Rewrite the lines of the entries from the start through the line containing "iMac - Медленно работает", inclusive, as a Markdown table with the columns No. and Line. Omit blank lines and the pictures.

═════ EXERCISE MATERIAL ═════

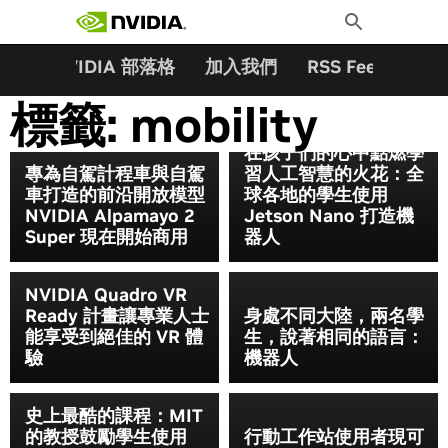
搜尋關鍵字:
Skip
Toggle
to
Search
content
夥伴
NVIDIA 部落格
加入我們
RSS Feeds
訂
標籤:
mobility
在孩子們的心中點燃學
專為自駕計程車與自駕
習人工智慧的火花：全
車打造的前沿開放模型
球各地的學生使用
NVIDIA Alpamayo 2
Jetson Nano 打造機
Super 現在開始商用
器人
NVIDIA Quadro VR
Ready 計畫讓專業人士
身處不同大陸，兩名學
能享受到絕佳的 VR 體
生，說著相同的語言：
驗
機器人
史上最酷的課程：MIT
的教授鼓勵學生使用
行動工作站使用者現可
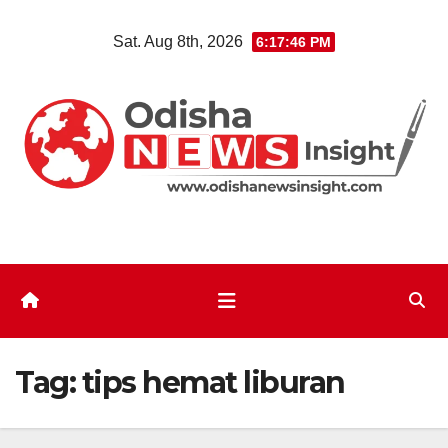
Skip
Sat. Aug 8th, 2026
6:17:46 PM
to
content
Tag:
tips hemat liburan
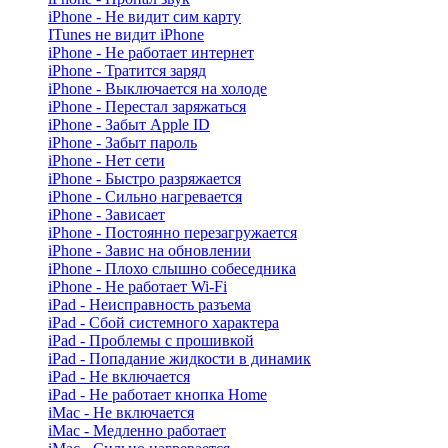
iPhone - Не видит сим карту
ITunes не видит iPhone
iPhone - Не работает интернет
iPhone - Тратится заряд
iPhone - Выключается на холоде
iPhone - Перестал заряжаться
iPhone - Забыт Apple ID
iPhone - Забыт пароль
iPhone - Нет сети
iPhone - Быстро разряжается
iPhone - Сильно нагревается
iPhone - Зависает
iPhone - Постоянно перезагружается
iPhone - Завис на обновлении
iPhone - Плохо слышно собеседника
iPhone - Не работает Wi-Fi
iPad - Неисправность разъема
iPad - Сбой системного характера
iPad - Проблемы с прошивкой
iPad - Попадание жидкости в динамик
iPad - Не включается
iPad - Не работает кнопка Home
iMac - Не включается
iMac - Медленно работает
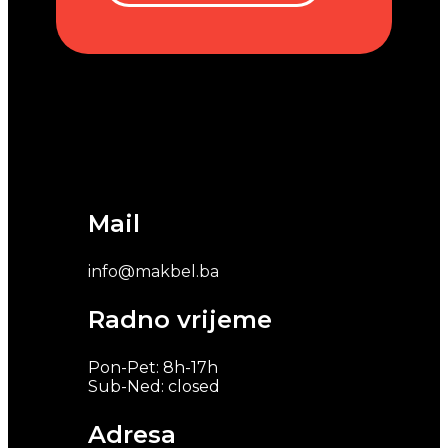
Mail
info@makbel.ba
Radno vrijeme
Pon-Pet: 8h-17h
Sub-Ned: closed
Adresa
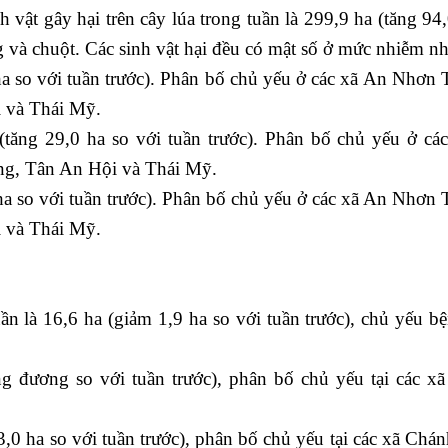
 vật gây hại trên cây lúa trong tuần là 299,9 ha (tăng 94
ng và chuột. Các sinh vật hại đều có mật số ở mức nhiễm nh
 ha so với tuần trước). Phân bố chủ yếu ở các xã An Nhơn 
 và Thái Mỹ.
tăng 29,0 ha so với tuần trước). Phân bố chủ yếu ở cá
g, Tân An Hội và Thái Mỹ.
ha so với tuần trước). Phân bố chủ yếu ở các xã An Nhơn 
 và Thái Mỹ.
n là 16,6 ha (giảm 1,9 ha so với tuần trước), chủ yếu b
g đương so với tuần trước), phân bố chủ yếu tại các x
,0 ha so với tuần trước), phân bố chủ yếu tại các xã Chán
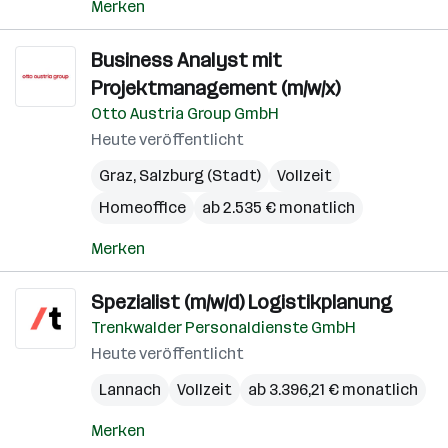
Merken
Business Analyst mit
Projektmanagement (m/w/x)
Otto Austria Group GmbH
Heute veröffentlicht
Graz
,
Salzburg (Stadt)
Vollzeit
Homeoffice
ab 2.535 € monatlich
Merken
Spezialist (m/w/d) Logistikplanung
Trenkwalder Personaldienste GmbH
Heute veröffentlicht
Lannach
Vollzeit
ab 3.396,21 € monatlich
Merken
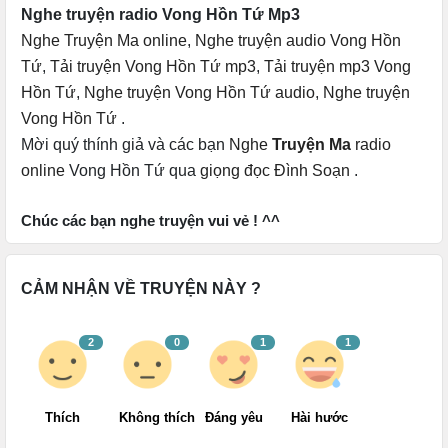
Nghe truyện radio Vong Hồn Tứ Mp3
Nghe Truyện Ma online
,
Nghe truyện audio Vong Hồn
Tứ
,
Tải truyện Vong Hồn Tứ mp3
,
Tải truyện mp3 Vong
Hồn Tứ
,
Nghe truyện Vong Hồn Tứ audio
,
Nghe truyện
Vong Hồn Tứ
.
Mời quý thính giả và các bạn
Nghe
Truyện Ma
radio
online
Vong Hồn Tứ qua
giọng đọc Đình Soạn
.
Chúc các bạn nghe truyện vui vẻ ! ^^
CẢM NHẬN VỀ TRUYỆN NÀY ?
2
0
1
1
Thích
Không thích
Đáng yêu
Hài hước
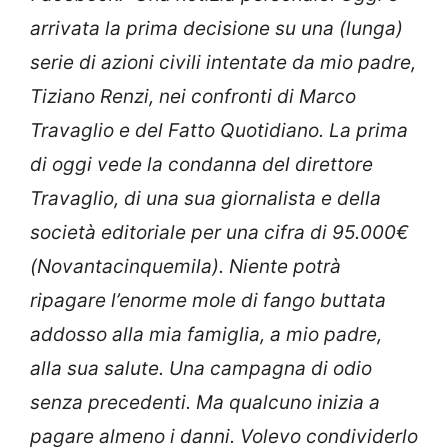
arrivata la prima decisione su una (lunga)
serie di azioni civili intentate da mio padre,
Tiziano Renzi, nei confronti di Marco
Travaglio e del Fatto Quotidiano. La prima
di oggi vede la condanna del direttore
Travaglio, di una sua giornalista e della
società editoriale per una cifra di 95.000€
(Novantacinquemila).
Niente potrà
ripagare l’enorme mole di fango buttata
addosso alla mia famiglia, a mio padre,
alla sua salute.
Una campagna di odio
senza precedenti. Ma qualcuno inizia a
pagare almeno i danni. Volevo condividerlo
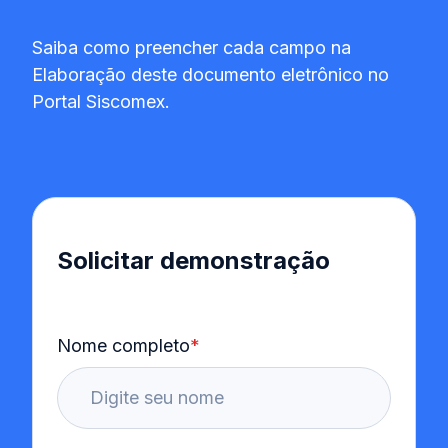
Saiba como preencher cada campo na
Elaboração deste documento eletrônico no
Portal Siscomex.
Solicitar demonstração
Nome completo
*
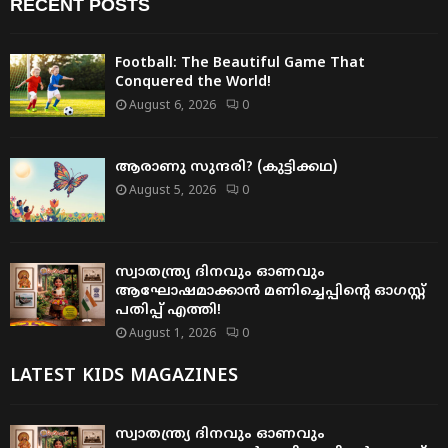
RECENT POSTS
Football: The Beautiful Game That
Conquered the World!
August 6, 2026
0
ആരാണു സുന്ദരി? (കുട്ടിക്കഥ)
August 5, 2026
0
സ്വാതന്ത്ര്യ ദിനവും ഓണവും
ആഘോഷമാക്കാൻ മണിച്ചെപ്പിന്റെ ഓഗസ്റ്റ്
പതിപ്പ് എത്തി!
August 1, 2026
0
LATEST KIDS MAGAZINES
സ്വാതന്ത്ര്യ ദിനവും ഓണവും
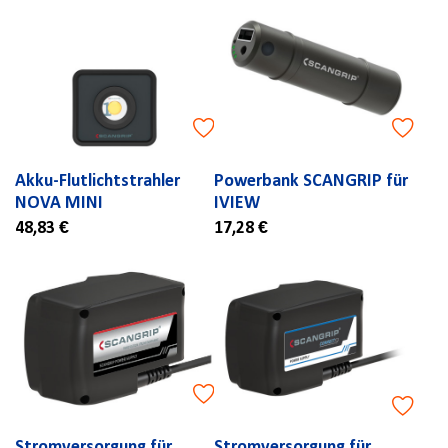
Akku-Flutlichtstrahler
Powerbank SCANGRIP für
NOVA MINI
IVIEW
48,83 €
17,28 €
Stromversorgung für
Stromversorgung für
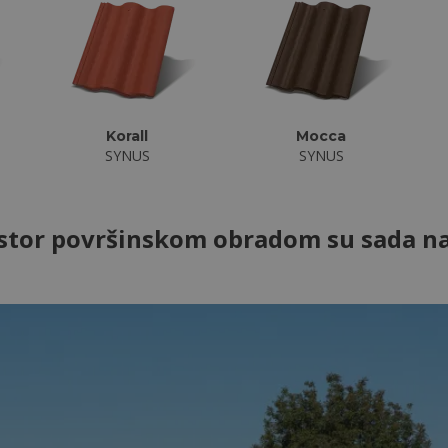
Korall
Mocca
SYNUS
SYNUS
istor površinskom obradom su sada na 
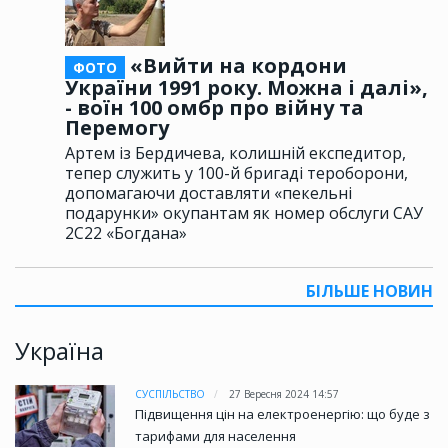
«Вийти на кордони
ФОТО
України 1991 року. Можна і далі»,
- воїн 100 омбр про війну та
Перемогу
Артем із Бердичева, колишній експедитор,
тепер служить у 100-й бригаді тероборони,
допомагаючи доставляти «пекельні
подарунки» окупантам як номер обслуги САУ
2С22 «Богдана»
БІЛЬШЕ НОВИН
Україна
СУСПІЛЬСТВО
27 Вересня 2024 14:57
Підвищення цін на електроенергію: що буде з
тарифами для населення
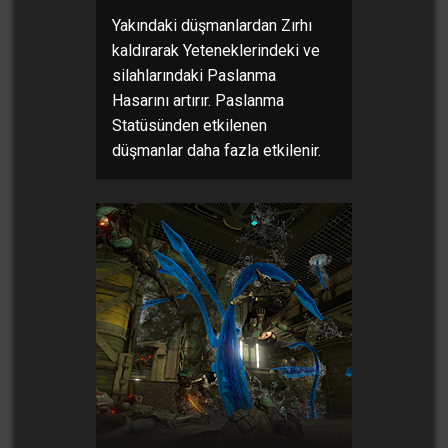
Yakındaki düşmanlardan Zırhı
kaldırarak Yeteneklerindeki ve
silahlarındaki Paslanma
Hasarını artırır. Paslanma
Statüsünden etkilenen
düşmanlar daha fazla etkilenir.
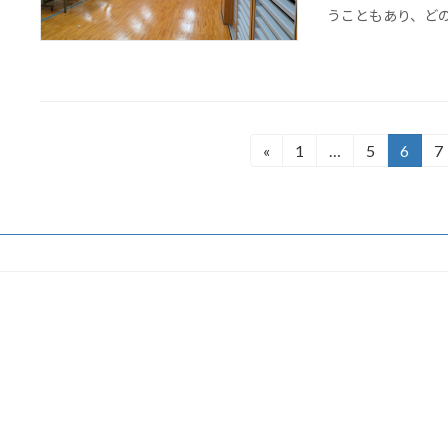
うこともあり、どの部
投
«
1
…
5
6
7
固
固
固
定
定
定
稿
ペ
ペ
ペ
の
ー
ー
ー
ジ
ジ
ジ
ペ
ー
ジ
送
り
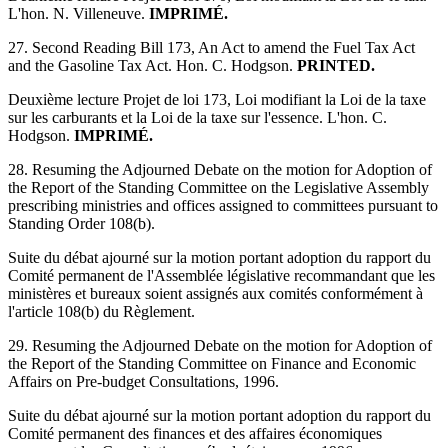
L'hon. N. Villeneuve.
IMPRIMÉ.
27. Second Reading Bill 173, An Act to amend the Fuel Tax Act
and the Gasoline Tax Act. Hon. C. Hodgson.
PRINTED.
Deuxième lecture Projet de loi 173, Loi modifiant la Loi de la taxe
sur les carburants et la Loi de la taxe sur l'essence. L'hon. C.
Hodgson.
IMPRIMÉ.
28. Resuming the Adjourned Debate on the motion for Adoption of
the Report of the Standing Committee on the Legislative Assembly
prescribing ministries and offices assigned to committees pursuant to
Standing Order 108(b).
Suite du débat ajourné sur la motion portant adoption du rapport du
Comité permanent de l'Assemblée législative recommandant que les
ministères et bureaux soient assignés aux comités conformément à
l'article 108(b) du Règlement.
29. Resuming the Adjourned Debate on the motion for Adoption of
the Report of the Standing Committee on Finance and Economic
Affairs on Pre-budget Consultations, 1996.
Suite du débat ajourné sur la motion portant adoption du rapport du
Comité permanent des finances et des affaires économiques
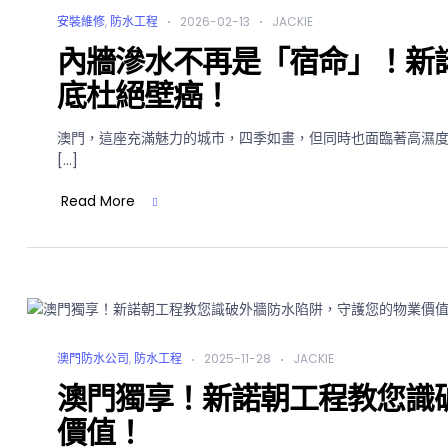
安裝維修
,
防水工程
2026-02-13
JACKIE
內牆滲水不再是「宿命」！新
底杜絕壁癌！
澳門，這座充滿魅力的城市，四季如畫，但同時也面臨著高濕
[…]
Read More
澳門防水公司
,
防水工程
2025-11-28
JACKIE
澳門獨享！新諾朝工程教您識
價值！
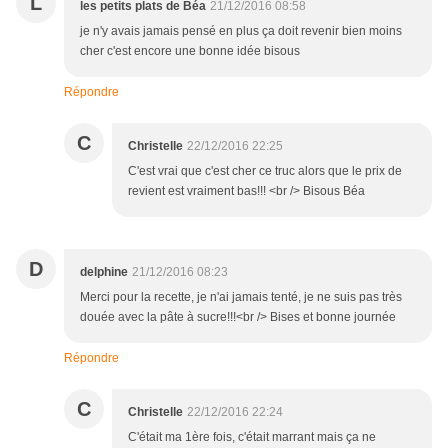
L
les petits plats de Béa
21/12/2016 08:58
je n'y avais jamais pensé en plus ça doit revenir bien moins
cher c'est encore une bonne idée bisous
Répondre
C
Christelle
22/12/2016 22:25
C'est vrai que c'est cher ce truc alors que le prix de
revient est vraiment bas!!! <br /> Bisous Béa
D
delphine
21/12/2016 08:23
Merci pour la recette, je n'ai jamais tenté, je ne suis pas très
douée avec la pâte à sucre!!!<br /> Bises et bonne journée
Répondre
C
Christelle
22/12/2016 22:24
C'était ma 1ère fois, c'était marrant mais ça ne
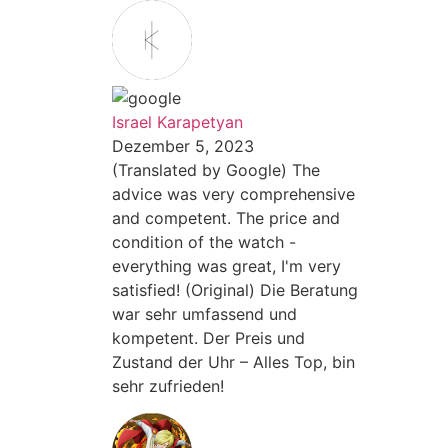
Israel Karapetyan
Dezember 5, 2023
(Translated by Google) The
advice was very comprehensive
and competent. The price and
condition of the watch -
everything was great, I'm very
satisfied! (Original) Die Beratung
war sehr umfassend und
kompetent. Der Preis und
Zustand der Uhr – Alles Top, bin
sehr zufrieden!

═════

**RESPONSE:**
| No. | Line |
|---|---|
| 1 | 搜尋關鍵字: |
| 2 | Skip |
| 3 | Toggle |
| 4 | to |
| 5 | Search |
| 6 | content |
| 7 | 夥伴 |
| 8 | NVIDIA 部落格 |
| 9 | 加入我們 |
| 10 | RSS Feeds |
| 11 | 訂 |
| 12 | 標籤: |
| 13 | mobility |
| 14 | 在孩子們的心中點燃學 |
| 15 | 專為自駕計程車與自駕 |
| 16 | 習人工智慧的火花：全 |
| 17 | 車打造的前沿開放模型 |
| 18 | 球各地的學生使用 |
| 19 | NVIDIA Alpamayo 2 |
| 20 | Jetson Nano 打造機 |
| 21 | Super 現在開始商用 |
| 22 | 器人 |
| 23 | NVIDIA Quadro VR |
| 24 | Ready 計畫讓專業人士 |
| 25 | 身處不同大陸，兩名學 |
| 26 | 能享受到絕佳的 VR 體 |
| 27 | 生，說著相同的語言： |
| 28 | 驗 |
| 29 | 機器人 |
| 30 | 史上最酷的課程：MIT |
| 31 | 的教授鼓勵學生使用 |
| 32 | 行動工作站使用者現可 |
| 33 | Skip |
| 34 | Sat. Aug 8th, 2026 |
| 35 | 6:17:46 PM |
| 36 | to |
| 37 | content |
| 38 | Tag: |
| 39 | tips hemat liburan |
| 40 | iPhone - Не видит сим карту |
| 41 | ITunes не видит iPhone |
| 42 | iPhone - Не работает интернет |
| 43 | iPhone - Тратится заряд |
| 44 | iPhone - Выключается на холоде |
| 45 | iPhone - Перестал заряжаться |
| 46 | iPhone - Забыт Apple ID |
| 47 | iPhone - Забыт пароль |
| 48 | iPhone - Нет сети |
| 49 | iPhone - Быстро разряжается |
| 50 | iPhone - Сильно нагревается |
| 51 | iPhone - Зависает |
| 52 | iPhone - Постоянно перезагружается |
| 53 | iPhone - Завис на обновлении |
| 54 | iPhone - Плохо слышно собеседника |
| 55 | iPhone - Не работает Wi-Fi |
| 56 | iPad - Неисправность разъема |
| 57 | iPad - Сбой системного характера |
| 58 | iPad - Проблемы с прошивкой |
| 59 | iPad - Попадание жидкости в динамик |
| 60 | iPad - Не включается |
| 61 | iPad - Не работает кнопка Home |
| 62 | iMac - Не включается |
| 63 | iMac - Медленно работает |